Generating meaningful returns
As South Africa is a country dependent on exports of commodities, macro drivers that influence the commodity cycle are absolutely critical including the rand and many of our listed counters, said Richard Simpson director and fund manager at Obsidian Capital and Amplify’s multi strategy hedge fund. For hedge funds, the advantage of being able to short is that the fund can identify assets that are overvalued. “To a degree that helps in terms of volatile markets, but at the end of day, we apply fundamental approach to investing,” he said. This includes assessing valuations, almost irrespective of volatility, and building a portfolio where you think there is enough margin of safety to get through volatile times.
Looking at a long term 60-year history, equities have provided a far bigger return than bond returns, which have only just beaten inflation, said Brian Thomas, Portfolio Manager at Laurium Capital and co-manager on the Amplify SCI* Balanced Fund. While equity returns over the last five years, except last year, have been pretty pedestrian, bonds have performed lately. But Laurium is a firm believer in the equity risk premium, with the difference between the returns on equities relative to bonds over time of roughly 8%. “For a person saving for retirement, being in a high equity product is something you want to be in over the long term.” Laurium takes a macro view on which asset class is going to generate the best risk-adjusted expected return and would have the highest allocation to that within investment parameters. At the moment, it is overweight SA fixed income and SA equities, and underweight the international counterparts.
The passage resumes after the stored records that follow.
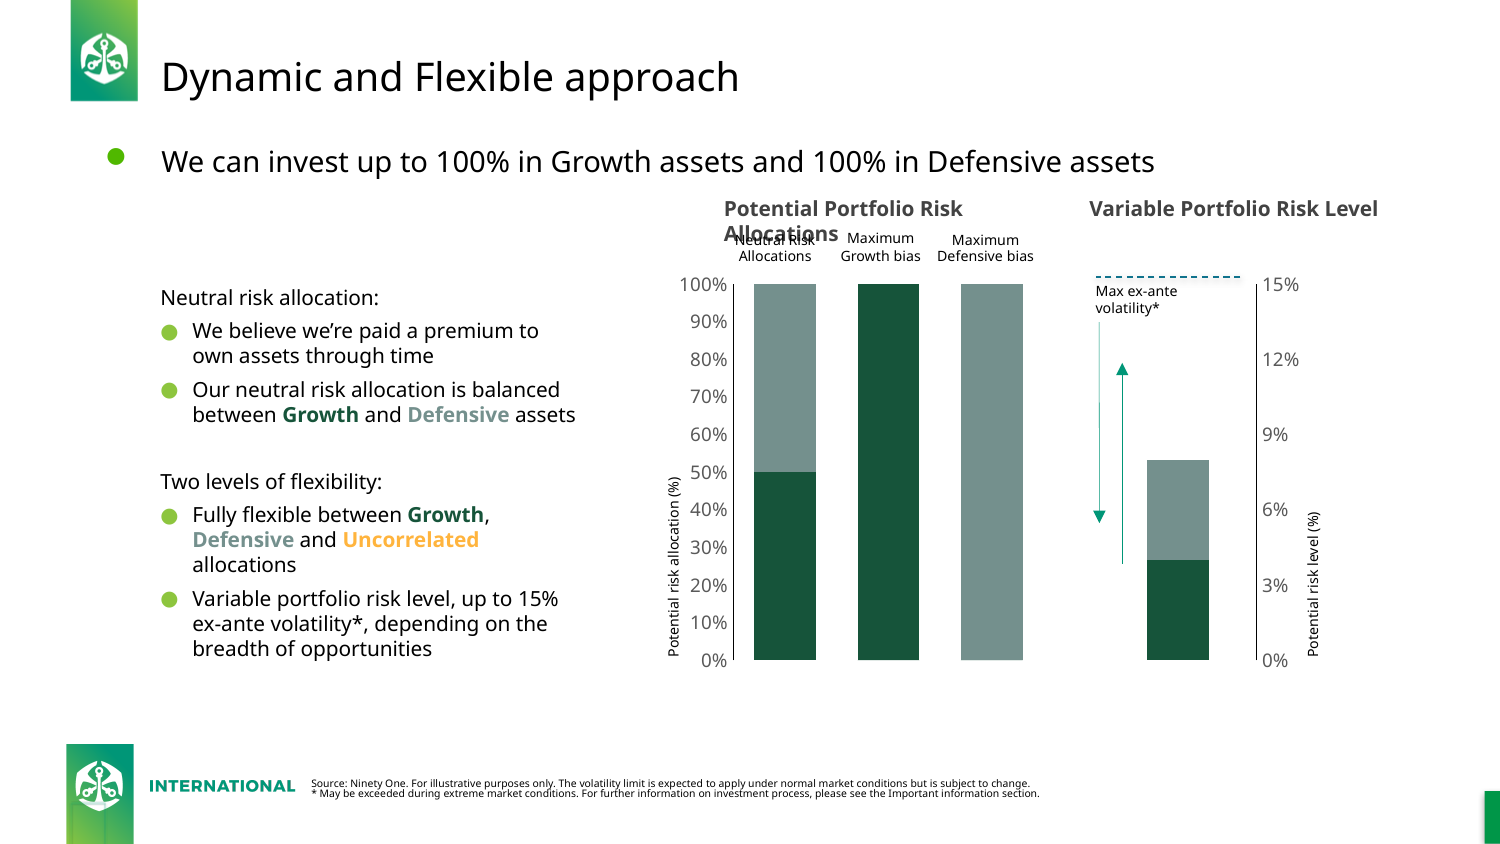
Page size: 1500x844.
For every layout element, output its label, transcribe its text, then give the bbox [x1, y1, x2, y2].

text_box Maximum Defensive bias [926, 230, 1046, 260]
picture [0, 0, 146, 107]
text_box Maximum Growth bias [836, 229, 926, 260]
list We can invest up to 100% in Growth assets and 100% in Defensive assets [90, 135, 1428, 754]
text_box Potential Portfolio Risk Allocations [724, 195, 1066, 225]
chart [1095, 262, 1305, 683]
text_box Neutral risk allocation: We believe we’re paid a premium to own assets through time Our neutral risk allocation is balanced between Growth and Defensive assets Two levels of flexibility: Fully flexible between Growth, Defensive and Uncorrelated allocations Variable portfolio risk level, up to 15% ex-ante volatility*, depending on the breadth of opportunities [160, 284, 581, 661]
text_box Variable Portfolio Risk Level [1089, 196, 1385, 215]
text_box Neutral Risk Allocations [714, 230, 836, 260]
text_box Potential risk level (%) [1309, 511, 1322, 658]
text_box Source: Ninety One. For illustrative purposes only. The volatility limit is expected to apply under normal market conditions but is subject to change. * May be exceeded during extreme market conditions. For further information on investment process, please see the Important information section. [311, 776, 1457, 800]
chart [671, 262, 1052, 683]
title Dynamic and Flexible approach [145, 43, 1425, 107]
picture [1, 740, 365, 844]
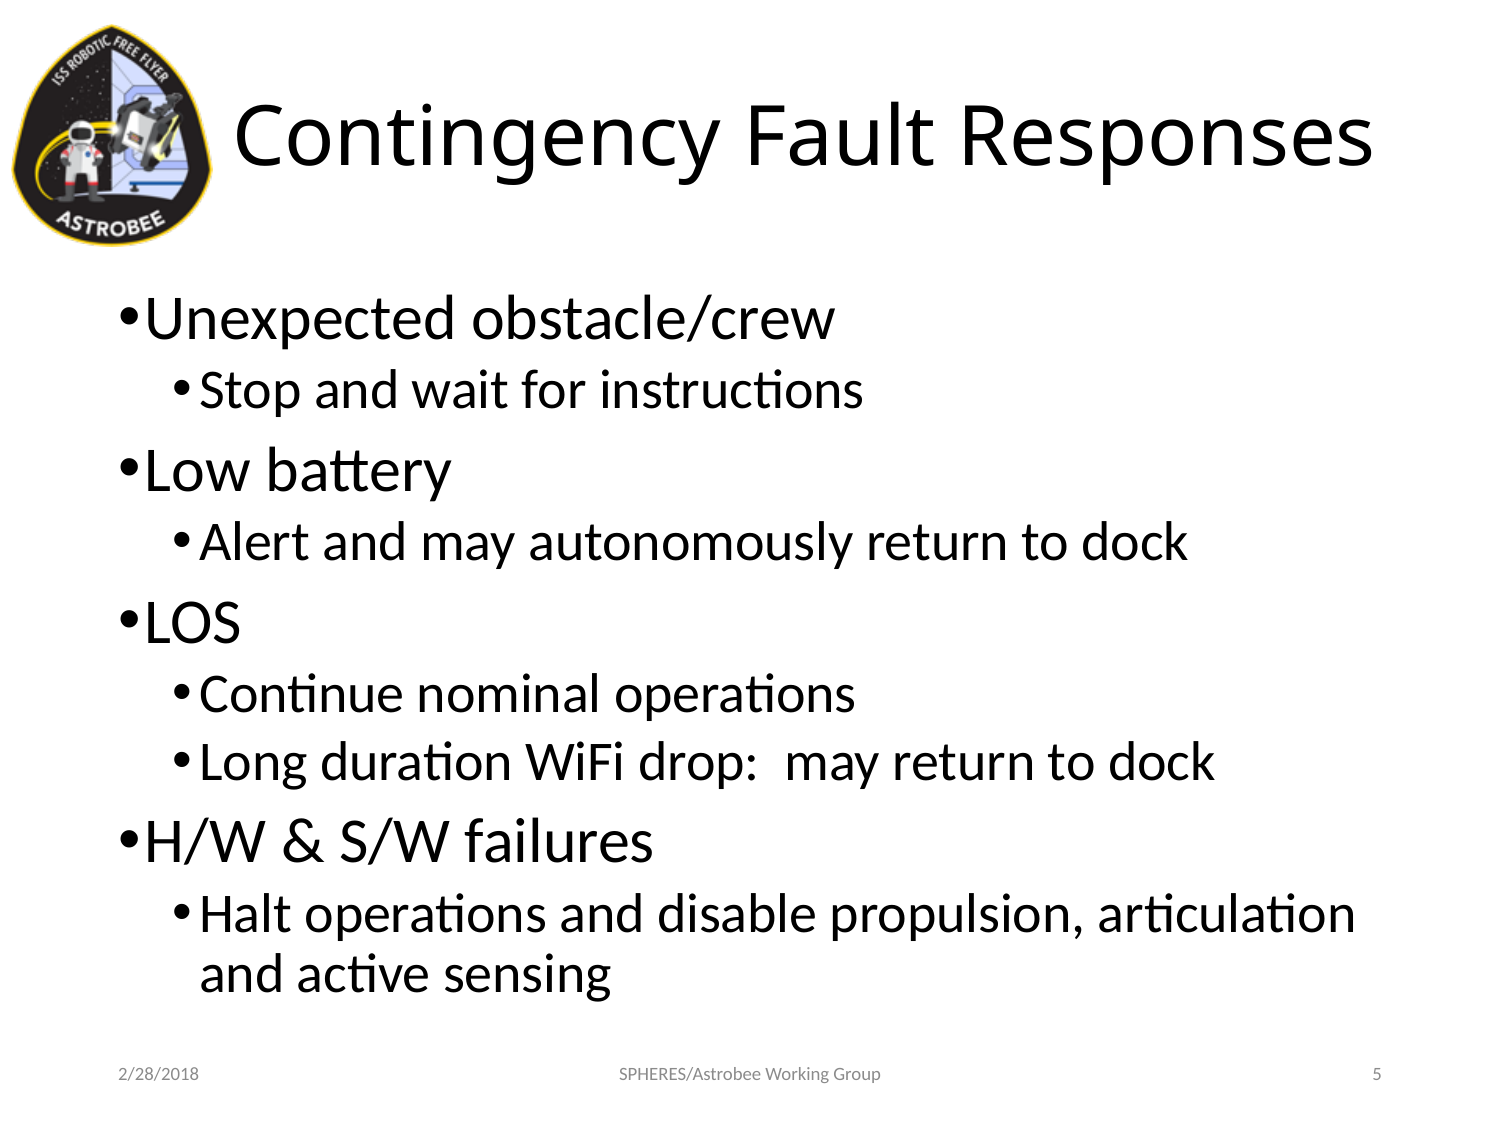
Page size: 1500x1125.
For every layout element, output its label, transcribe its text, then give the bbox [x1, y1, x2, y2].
Iain Power, Chief Investment Officer at Truffle Asset Management, said one of the biggest drivers of returns in the award winning Amplify SCI* Wealth Protector Fund has been the management of risk in building the portfolio in a way that still manages to achieve double digit returns but keeps capital safe. Through stock selection and asset allocation, Truffle managed to avoid areas in sectors which have suffered from contraction or earnings collapses over the last couple of years, which provided a resilient return profile for clients. “We focus on real returns, preservation of capital and looking to only include those shares where there is that asymmetry, where there’s a value underpinning it and where we can see, with relatively low risk, that the securities are able to deliver the CPI plus targets and benchmarks we are looking for.”
Amplify’s One Moment event emphasised that growing your portfolio and making a difference are not mutually exclusive. Its fund managers emphasised that ESG considerations are an integral part of the asset allocation process. Amplify’s aim is first and foremost give the best returns, find the best managers out there and give a percentage of profits to philanthropic initiatives “where we measure the impact of those initiatives,” said Bray. Amplify’s managers are completely aligned with Amplify, “our view on the world, and what we should be doing,” said Van der Nest.